The functional annotation was performed using Prokka. The script can be found under code/scripts and is called Prokka_script.sh. The annotation resulted in 3127 coding sequences, 18 rRNAs, 70 tRNAs and 1 tmRNA.

Questions

What types of features are detected by the software? Which ones are more reliable a priori?

The software deteted coding seqeunces (which can either have an acutal function or be annotated as a hypothetical protein), rRNAs, tRNAs and tmRNAs. The ones that are most reliable a priori is the annotated seqeunces with known functions. This means the tRNAs, rRNAs, tmRNAs and the coding sequences corresponding to proteins with known functions.

How many features of each kind are detected in your contigs? Do you detect the same number of features as the authors? How do they differ?

The annotation resulted in 3127 coding sequences, 18 rRNAs, 70 tRNAs and 1 tmRNA. The article predicts that the genome has 3095 coding sequences, but it is not stated how many rRNAs, tRNAs and tmRNAs are found. So, my annotation resulted in 32 more coding seqeunces than in the article. This is probably because my assembly is longer than the one in the article.

Why is it more difficult to do the functional annotation in eukaryotic genomes?

It is more difficult because eukaryotic genomes have introns and exons which leads to alternative splicing. This means that one coding region can result in multiple different proteins. Often, the exon seqeunces are short that the intron seqeunces which makes them even more difficult to identify when annotating the genome.

How many genes are annotated as ‘hypothetical protein’? Why is that so? How would you tackle that problem?

1359 genes were annotated as 'hypothetical protein'. This was found by running the command [grep 'hypothetical protein' annotation.faa | wc -l]. This is because the software was not able to find any related proteins in the database.
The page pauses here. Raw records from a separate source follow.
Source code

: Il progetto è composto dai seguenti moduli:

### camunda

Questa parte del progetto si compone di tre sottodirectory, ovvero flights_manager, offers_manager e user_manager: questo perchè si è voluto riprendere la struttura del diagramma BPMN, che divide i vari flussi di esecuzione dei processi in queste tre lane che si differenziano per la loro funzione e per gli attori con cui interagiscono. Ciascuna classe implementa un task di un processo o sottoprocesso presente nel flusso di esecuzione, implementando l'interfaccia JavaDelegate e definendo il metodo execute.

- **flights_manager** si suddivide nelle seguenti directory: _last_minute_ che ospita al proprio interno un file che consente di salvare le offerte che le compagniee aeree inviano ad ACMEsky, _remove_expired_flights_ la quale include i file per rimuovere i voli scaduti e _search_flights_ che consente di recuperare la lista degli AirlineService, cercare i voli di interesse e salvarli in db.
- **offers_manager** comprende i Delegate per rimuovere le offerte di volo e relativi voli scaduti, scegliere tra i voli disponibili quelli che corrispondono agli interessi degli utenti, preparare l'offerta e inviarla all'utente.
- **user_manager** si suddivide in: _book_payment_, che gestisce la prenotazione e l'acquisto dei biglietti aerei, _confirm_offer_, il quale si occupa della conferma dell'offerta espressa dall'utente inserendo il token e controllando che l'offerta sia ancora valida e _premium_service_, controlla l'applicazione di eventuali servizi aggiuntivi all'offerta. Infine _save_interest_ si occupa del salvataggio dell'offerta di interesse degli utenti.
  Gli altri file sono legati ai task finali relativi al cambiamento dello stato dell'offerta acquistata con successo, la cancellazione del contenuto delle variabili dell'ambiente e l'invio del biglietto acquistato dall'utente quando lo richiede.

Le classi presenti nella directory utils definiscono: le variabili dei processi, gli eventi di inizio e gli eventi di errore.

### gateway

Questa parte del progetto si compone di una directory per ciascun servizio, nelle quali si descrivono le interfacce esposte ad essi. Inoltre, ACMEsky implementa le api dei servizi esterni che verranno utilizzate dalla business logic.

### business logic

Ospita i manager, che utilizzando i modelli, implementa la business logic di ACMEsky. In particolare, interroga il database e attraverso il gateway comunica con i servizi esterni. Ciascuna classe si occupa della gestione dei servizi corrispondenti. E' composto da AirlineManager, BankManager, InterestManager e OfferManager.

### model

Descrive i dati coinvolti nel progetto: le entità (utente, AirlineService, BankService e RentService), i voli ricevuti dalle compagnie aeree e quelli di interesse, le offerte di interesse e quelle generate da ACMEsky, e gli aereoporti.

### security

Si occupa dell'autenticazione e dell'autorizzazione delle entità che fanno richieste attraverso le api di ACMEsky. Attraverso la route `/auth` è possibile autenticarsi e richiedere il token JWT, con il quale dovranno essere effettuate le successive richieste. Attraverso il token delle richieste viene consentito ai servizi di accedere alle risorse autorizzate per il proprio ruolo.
To tackle this problem, it would be best to improve the assembly inserted to Prokka in the first place. This would close any gaps in the seqeunce and give a better assembly, which would probably result in better annotation.

How can you evaluate the quality of the obtained functional annotation?

The annotation obtained could be evaluated by comparing it to an annotation on a curated genome in a database.

How comparable are the results obtained from two different structural annotation softwares?

Depending on the algorithms and databases used by the structural annotation software, different results may be obtained. Some algorithms may focus on different features when doing the annotation, which would result in different annotations. The database used also plays a huge part of course.